Records excerpted from a collection

---------------

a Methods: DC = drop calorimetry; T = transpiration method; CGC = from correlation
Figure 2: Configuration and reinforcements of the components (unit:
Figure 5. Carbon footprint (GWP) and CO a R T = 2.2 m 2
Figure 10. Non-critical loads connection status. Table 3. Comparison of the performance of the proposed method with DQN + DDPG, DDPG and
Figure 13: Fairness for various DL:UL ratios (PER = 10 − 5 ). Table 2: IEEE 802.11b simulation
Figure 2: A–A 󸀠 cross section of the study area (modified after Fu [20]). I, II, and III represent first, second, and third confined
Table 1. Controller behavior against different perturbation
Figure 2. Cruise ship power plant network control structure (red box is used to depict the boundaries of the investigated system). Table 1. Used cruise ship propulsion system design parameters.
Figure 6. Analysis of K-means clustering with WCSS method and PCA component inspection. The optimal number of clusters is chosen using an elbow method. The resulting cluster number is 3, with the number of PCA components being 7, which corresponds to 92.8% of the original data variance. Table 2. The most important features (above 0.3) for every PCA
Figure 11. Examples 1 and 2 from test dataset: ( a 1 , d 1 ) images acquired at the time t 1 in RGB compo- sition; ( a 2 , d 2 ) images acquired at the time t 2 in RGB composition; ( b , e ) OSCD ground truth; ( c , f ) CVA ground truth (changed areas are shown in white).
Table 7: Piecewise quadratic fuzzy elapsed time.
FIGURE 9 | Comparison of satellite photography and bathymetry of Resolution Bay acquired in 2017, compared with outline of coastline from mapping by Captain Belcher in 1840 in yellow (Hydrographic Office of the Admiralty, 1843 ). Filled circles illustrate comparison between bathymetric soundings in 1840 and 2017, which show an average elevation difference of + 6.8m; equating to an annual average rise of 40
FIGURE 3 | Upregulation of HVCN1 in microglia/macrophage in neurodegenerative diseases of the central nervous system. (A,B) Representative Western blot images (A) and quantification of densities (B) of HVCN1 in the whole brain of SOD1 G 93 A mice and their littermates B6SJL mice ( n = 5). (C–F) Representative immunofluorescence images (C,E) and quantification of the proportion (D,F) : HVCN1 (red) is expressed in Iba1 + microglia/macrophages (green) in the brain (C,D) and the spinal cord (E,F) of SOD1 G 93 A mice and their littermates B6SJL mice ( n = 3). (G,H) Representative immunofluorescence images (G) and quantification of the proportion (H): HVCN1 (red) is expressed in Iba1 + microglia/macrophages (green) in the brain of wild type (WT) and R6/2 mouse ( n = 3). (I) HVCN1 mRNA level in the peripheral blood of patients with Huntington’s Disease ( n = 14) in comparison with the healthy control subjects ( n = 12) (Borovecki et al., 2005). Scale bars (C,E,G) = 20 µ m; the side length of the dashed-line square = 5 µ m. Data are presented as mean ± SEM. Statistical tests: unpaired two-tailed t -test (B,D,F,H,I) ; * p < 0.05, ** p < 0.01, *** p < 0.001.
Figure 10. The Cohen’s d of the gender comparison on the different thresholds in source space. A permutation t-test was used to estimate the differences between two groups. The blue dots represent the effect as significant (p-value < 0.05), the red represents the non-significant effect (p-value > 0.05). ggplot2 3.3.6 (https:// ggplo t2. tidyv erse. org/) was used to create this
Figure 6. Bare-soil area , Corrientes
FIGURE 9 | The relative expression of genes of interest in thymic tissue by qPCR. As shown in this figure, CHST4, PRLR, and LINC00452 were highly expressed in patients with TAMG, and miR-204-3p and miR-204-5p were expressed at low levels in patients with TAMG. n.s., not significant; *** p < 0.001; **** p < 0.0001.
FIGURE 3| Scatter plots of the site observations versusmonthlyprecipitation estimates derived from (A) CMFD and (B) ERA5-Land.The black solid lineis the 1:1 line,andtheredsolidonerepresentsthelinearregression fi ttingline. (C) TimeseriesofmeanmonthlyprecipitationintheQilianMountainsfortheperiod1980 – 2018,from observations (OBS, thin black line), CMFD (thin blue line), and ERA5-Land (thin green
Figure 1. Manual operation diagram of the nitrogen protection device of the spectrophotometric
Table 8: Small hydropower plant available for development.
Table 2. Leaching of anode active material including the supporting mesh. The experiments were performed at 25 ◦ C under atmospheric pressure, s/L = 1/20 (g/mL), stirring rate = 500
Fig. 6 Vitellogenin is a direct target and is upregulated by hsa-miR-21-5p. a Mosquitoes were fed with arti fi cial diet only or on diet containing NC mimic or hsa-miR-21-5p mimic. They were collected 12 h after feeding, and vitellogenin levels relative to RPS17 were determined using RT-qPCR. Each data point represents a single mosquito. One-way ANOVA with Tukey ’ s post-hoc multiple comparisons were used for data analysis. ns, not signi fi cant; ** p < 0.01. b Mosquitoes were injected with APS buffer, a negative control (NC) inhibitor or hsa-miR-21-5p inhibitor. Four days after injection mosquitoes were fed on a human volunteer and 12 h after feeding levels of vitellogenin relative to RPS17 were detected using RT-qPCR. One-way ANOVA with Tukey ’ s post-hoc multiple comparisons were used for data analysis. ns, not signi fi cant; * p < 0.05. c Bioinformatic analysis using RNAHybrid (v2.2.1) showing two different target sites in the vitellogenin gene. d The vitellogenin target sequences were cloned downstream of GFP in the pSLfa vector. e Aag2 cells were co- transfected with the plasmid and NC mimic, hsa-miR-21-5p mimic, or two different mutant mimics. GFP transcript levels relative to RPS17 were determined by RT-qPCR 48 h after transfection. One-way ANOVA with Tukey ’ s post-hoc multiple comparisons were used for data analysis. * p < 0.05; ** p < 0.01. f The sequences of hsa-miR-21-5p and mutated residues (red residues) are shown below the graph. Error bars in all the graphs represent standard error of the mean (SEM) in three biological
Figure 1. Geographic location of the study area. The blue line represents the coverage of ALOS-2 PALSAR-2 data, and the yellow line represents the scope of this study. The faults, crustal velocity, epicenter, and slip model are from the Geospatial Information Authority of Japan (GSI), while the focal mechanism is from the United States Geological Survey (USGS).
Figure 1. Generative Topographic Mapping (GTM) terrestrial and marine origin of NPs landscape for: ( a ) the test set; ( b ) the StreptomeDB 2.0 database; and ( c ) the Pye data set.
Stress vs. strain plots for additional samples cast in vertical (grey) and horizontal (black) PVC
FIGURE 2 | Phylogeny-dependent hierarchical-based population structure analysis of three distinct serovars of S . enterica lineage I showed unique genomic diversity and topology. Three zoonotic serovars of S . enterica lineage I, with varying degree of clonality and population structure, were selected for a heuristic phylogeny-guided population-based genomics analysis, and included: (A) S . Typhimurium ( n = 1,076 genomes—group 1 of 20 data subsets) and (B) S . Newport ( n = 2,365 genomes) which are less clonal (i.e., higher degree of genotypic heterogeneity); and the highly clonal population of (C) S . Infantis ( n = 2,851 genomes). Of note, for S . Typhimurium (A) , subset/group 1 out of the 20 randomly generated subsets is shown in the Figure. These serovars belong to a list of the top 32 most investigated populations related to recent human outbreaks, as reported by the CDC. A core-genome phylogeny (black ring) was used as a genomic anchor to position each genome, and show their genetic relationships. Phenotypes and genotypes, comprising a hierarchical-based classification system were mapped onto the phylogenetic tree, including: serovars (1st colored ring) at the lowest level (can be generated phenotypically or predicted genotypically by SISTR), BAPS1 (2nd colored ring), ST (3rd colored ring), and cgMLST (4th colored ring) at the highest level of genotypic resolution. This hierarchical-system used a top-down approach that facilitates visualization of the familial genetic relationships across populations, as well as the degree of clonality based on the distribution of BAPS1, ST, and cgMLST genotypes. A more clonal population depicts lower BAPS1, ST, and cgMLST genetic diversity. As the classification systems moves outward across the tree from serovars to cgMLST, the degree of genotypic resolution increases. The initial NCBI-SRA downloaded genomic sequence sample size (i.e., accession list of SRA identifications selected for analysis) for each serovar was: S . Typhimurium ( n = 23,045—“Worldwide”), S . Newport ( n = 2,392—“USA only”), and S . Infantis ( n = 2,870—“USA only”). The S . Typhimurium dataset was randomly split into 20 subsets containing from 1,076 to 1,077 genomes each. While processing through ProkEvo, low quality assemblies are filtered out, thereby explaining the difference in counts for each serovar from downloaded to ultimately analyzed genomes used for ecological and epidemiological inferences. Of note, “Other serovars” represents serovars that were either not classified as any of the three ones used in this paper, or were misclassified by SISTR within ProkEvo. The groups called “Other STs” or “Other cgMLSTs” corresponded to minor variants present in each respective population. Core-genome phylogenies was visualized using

---------------

Keeping every character as it is, restate the lines above that run from the line with "Figure 1. Manual" through the line with "Fig. 6 Vitellogenin", both included, and nothing else.

• [ANSWER FOR THE TASK]
Figure 1. Manual operation diagram of the nitrogen protection device of the spectrophotometric
Table 8: Small hydropower plant available for development.
Table 2. Leaching of anode active material including the supporting mesh. The experiments were performed at 25 ◦ C under atmospheric pressure, s/L = 1/20 (g/mL), stirring rate = 500
Fig. 6 Vitellogenin is a direct target and is upregulated by hsa-miR-21-5p. a Mosquitoes were fed with arti fi cial diet only or on diet containing NC mimic or hsa-miR-21-5p mimic. They were collected 12 h after feeding, and vitellogenin levels relative to RPS17 were determined using RT-qPCR. Each data point represents a single mosquito. One-way ANOVA with Tukey ’ s post-hoc multiple comparisons were used for data analysis. ns, not signi fi cant; ** p < 0.01. b Mosquitoes were injected with APS buffer, a negative control (NC) inhibitor or hsa-miR-21-5p inhibitor. Four days after injection mosquitoes were fed on a human volunteer and 12 h after feeding levels of vitellogenin relative to RPS17 were detected using RT-qPCR. One-way ANOVA with Tukey ’ s post-hoc multiple comparisons were used for data analysis. ns, not signi fi cant; * p < 0.05. c Bioinformatic analysis using RNAHybrid (v2.2.1) showing two different target sites in the vitellogenin gene. d The vitellogenin target sequences were cloned downstream of GFP in the pSLfa vector. e Aag2 cells were co- transfected with the plasmid and NC mimic, hsa-miR-21-5p mimic, or two different mutant mimics. GFP transcript levels relative to RPS17 were determined by RT-qPCR 48 h after transfection. One-way ANOVA with Tukey ’ s post-hoc multiple comparisons were used for data analysis. * p < 0.05; ** p < 0.01. f The sequences of hsa-miR-21-5p and mutated residues (red residues) are shown below the graph. Error bars in all the graphs represent standard error of the mean (SEM) in three biological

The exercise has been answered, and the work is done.